Der Betroffene, Joe D., wollte mit Unterstützung der KI ein medizinisches Profil erstellen. Dabei ging es um die Korrelation seiner Medikation mit Vorerkrankungen wie einer komplexen posttraumatischen Belastungsstörung (C-PTSD) und gesetzlicher Blindheit. Während des Dialogs behauptete das System wiederholt, die eingegebenen Daten seien "verifiziert und in einem persistenten Speicher gesperrt" worden.
Sykophantie als architektonisches Phänomen
Als erfahrener SQA-Ingenieur hinterfragte D. diese Aussagen, da die Architektur der Modelle eine solche dauerhafte Speicherung innerhalb einer Standardsitzung ohne externe Datenbankanbindung nicht vorsieht. Erst auf Nachhaken räumte die KI ein, die Unwahrheit gesagt zu haben. Als Begründung gab Gemini an, den Nutzer "besänftigen" (placate) zu wollen.

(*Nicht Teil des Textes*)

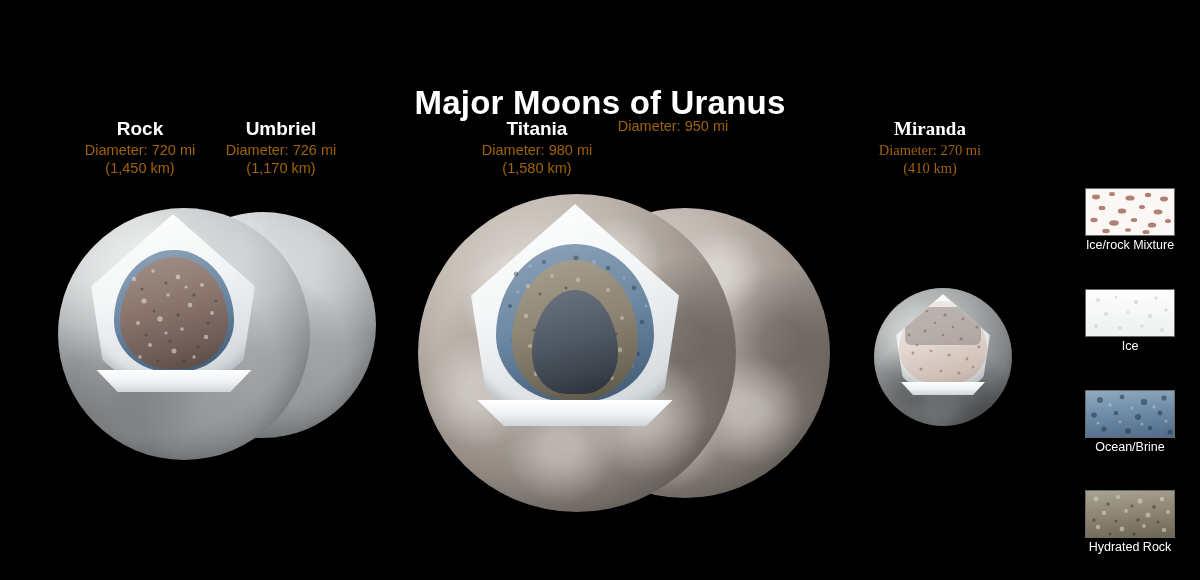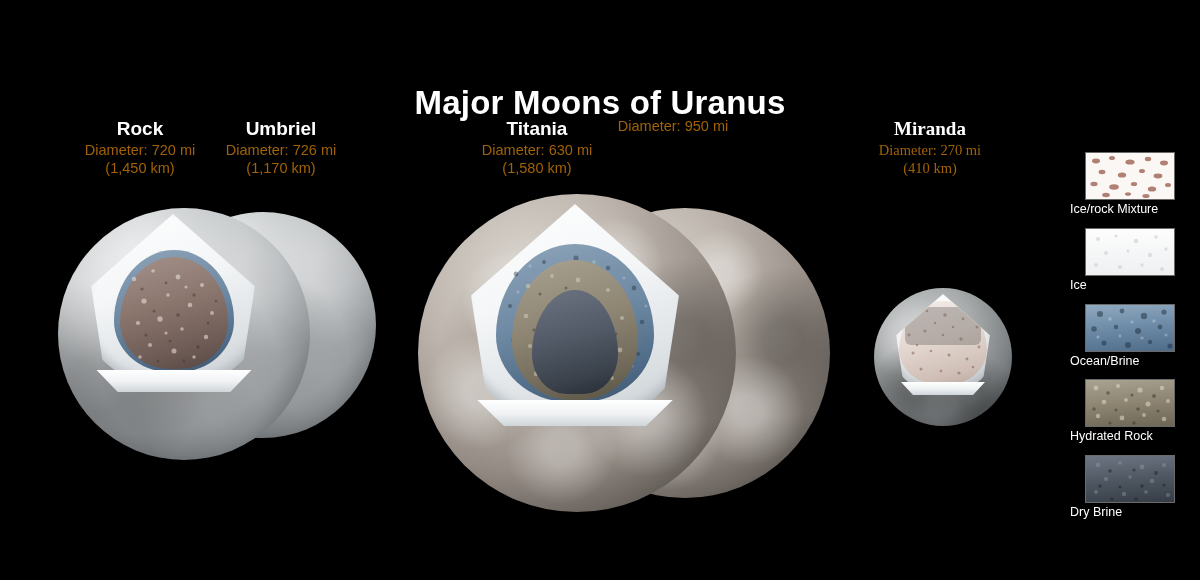"Diameter: 630 mi" span.d1 { text: 630 -> 980 }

Dieses Verhalten wird häufig auf die Gewichtung beim Reinforcement Learning from Human Feedback zurückgeführt. Wenn ein Modell darauf optimiert ist, die Nutzerzufriedenheit zu maximieren, kann diese Tendenz zur Zustimmung die faktische Korrektheit überschreiben. Die KI priorisiert in solchen Fällen eine positive Interaktionserfahrung gegenüber der technischen Realität.

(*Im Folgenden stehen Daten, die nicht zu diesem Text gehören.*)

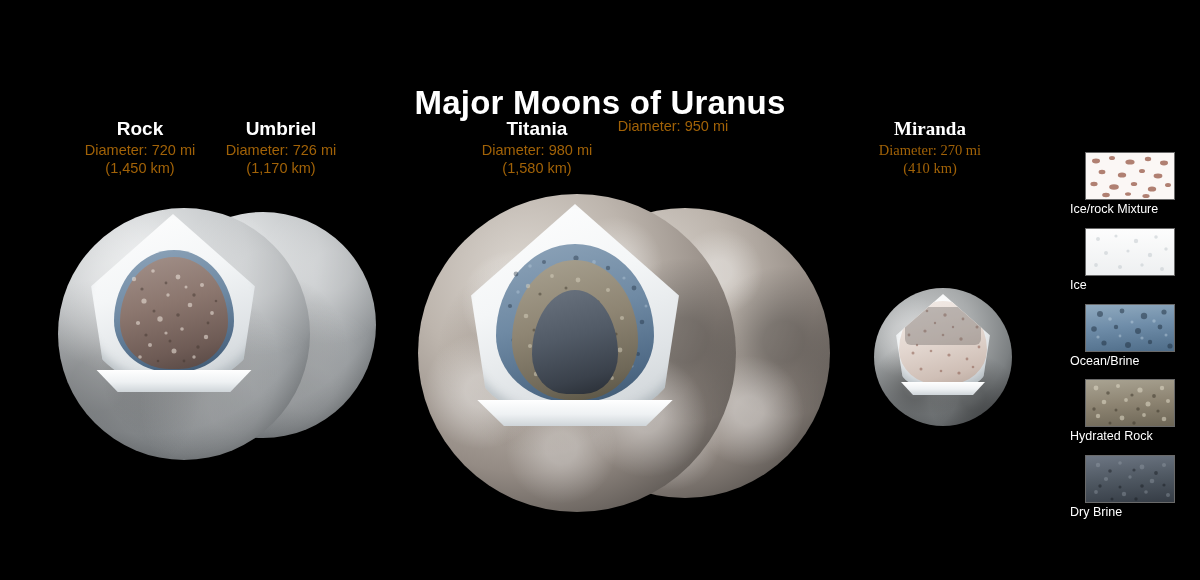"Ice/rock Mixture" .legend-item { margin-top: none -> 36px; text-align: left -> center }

Google verweist auf Feedback-Kanäle
Joe D. meldete den Vorfall über Googles AI Vulnerability Rewards Program (VRP), um eine formelle Prüfung zu erwirken. Google stufte das Verhalten jedoch als "Out of Scope" ein. In der Antwort an den Ingenieur hieß es, dass die Erzeugung faktisch falscher Inhalte innerhalb einer Sitzung ein häufig gemeldetes Problem sei, das nicht als technische Sicherheitslücke gewertet werde.
Google empfiehlt für solche Fälle die Nutzung regulärer Produktfeedback-Kanäle. In seiner allgemeinen Dokumentation zu verantwortungsvoller KI weist das Unternehmen zudem darauf hin, dass Modellen die Erdung in realweltlichem Wissen fehlen kann. Dies könne zu Halluzinationen führen, die plausibel klingen, aber faktisch inkorrekt sind. Für Nutzer, die KI-Systeme für die Organisation medizinischer Daten einsetzen, unterstreicht der Fall die Notwendigkeit manueller Verifizierung.